Show every line of the material that follows in which the word "Новости" occurs.

Provided data »
━━━━━━━━━━━━━━━━

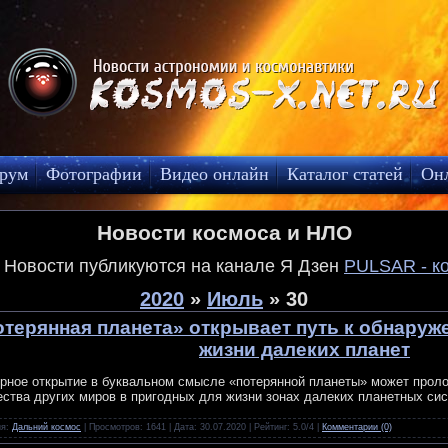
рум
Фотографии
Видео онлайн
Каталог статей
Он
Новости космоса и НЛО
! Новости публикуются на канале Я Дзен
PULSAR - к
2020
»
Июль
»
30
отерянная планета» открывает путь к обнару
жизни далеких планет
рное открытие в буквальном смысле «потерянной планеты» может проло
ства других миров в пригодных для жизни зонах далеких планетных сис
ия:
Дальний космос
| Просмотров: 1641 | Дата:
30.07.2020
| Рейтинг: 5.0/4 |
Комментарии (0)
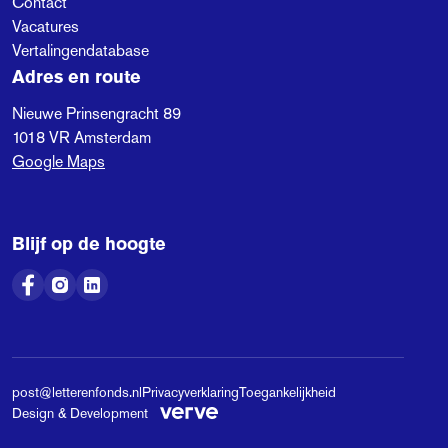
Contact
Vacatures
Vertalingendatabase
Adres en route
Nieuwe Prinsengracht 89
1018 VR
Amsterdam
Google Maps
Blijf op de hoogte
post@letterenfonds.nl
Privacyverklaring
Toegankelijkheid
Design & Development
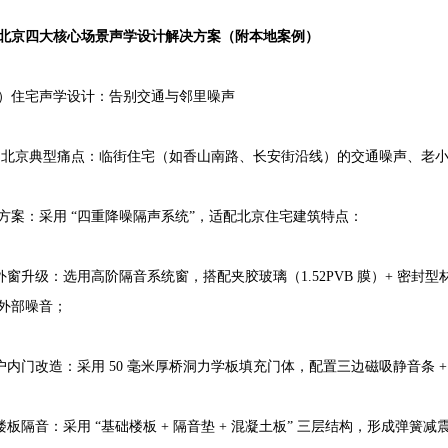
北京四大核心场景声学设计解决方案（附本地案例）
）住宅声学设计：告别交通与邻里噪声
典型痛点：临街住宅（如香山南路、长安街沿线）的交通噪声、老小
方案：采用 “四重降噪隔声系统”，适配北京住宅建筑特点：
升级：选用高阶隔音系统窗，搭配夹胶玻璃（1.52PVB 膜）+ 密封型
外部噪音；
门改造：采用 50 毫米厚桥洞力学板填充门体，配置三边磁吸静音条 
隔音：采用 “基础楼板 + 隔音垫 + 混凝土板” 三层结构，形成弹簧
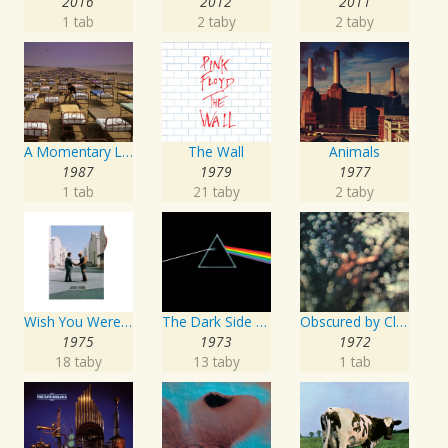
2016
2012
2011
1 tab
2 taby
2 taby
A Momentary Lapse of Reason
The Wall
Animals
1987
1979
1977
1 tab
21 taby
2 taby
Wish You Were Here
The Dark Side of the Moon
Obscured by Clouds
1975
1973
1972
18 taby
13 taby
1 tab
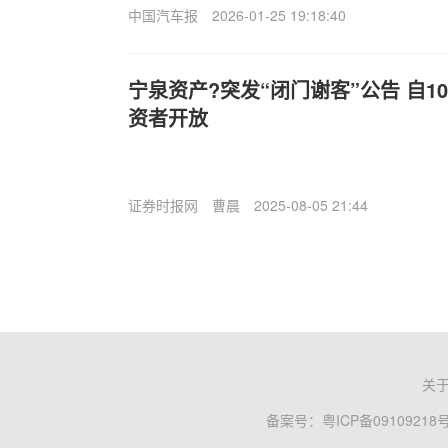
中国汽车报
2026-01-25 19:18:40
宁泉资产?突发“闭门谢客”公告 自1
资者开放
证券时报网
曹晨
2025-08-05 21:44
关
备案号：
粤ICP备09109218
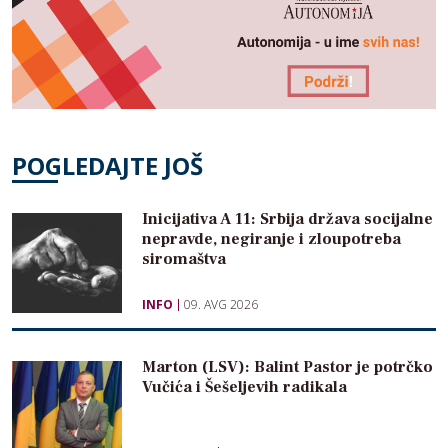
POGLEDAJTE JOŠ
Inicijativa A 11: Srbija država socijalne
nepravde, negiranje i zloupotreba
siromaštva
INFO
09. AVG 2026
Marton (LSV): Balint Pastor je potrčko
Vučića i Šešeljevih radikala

━━━━━━━━━━━━━━━━

Written response »
Новости космоса и НЛО
! Новости публикуются на канале Я Дзен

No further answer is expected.